Жить. Любить. Верить, стр. 5

– Вас понял.

Все было правильно, но умирать от выстрела своих, пусть даже иначе никак, было не то чтобы обидно, но… Но.

Отшвырнув переговорник, он поднялся во весь рост. Нога горела болью и слушалась плохо. Но он поднялся. Всю степь перед его взглядом заливало желтым, золотым, оранжевым – солнце клонилось к закату. Где-то высоко стрекотали вражеские дроны – не так много, как перед недавним обстрелом, но точно не один. Он знал, что его видят. Ничего, пусть еще и слышат!

– Рота! По моей команде… из всех видов оружия… ОГО-О-ОНЬ!

И затрещали пулеметы – и даже, кажется, не только пулеметы – значит, он не один остался? Или это по нему палят? Но…

Обожгло бок, бедро, колено…

Падая, он видел белесо-голубое, еще совсем не закатное небо – и даже обрадовался на долю секунды, что не видит чертовых танков, которые уже совсем рядом: сейчас ударит наша арта…

* * *

22:20–03:30, се человек…

Очнулся он от стука собственных зубов. Холодно! Как же холодно!

И лишь в следующую секунду ощутил боль. И удивился: как можно было ее не чувствовать?!

Боль была везде: в руках, в ногах, в теле, особенно с одного бока – может, потому что он на этом боку лежал? И она была – разная: маленькие злобные чудовища старательно трудились над израненным телом: втыкали в него крючки и лезвия, цепляли крохотными, очень острыми клещами, резали, тянули, выкручивали. Левая нога была словно одним гигантским больным зубом…

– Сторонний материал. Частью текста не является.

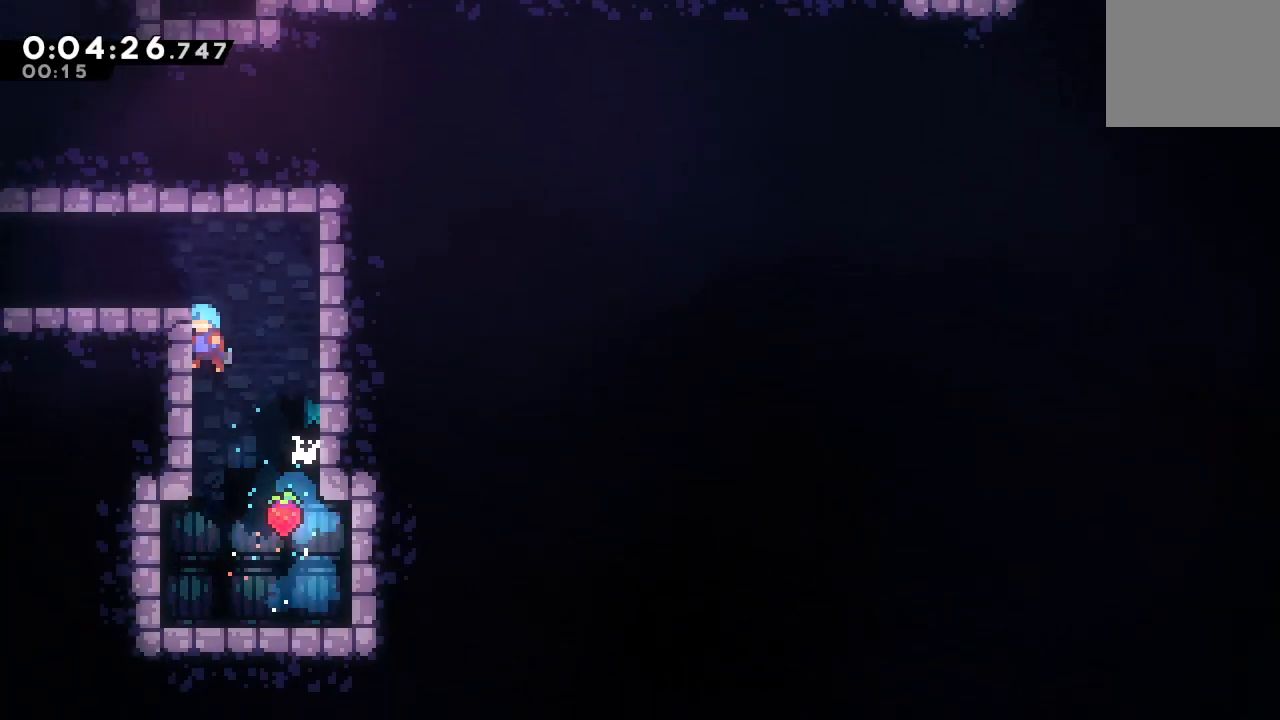
{"buttons": ["CROSS", "DPAD_DOWN", "DPAD_LEFT"], "left_stick": "center", "right_stick": "center", "events": [[67, "L2", "down"], [200, "CIRCLE", "up"], [233, "DPAD_LEFT", "up"], [233, "DPAD_UP", "up"], [233, "L2", "up"], [233, "R1", "up"], [433, "DPAD_DOWN", "down"], [433, "DPAD_LEFT", "down"], [467, "CROSS", "down"]]}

Кое-как, крючась и дергаясь, удалось перевернуться на живот. Попытался приподняться – бесполезно. Ног как будто не было. Но если болят, значит, они есть? Скосил глаза и ничего не понял: темнота стояла густая, только кое-где мелькали невнятные и непонятные огоньки, блики, проблески. Не то мерещились, не то где-то стреляли.

Где-то довольно далеко. Если эта стенка траншеи, почти вовсе обвалившаяся сейчас, – та, над которой он восставал со своим криком «Огонь!», значит, канонада там, откуда шли танки. И это значит, наши уже прокатились через опорник, отбросили тех, кто пытался его отвоевать, смели их и движутся дальше…

В голове звенело, думать было трудно. И еще – очень хотелось пить. Смертельно хотелось.

Но жажда – это что-то из жизни! Мертвые точно от нее не страдают. Он ведь должен был превратиться в пыль. А превратился в боль. И раз болит – значит, еще живой. Ноги… черт их знает, не разглядишь. А зажигалку он отдал капитану. Его тело – и не только его – да еще обвалившийся этот край траншеи (да и упал он через долю секунды после того крика) стали прикрытием, щитом, потому и не разнесло его на кусочки.

Пить…

Проклятье. Жажда – значит, живой. Но и крови, значит, потерял изрядно…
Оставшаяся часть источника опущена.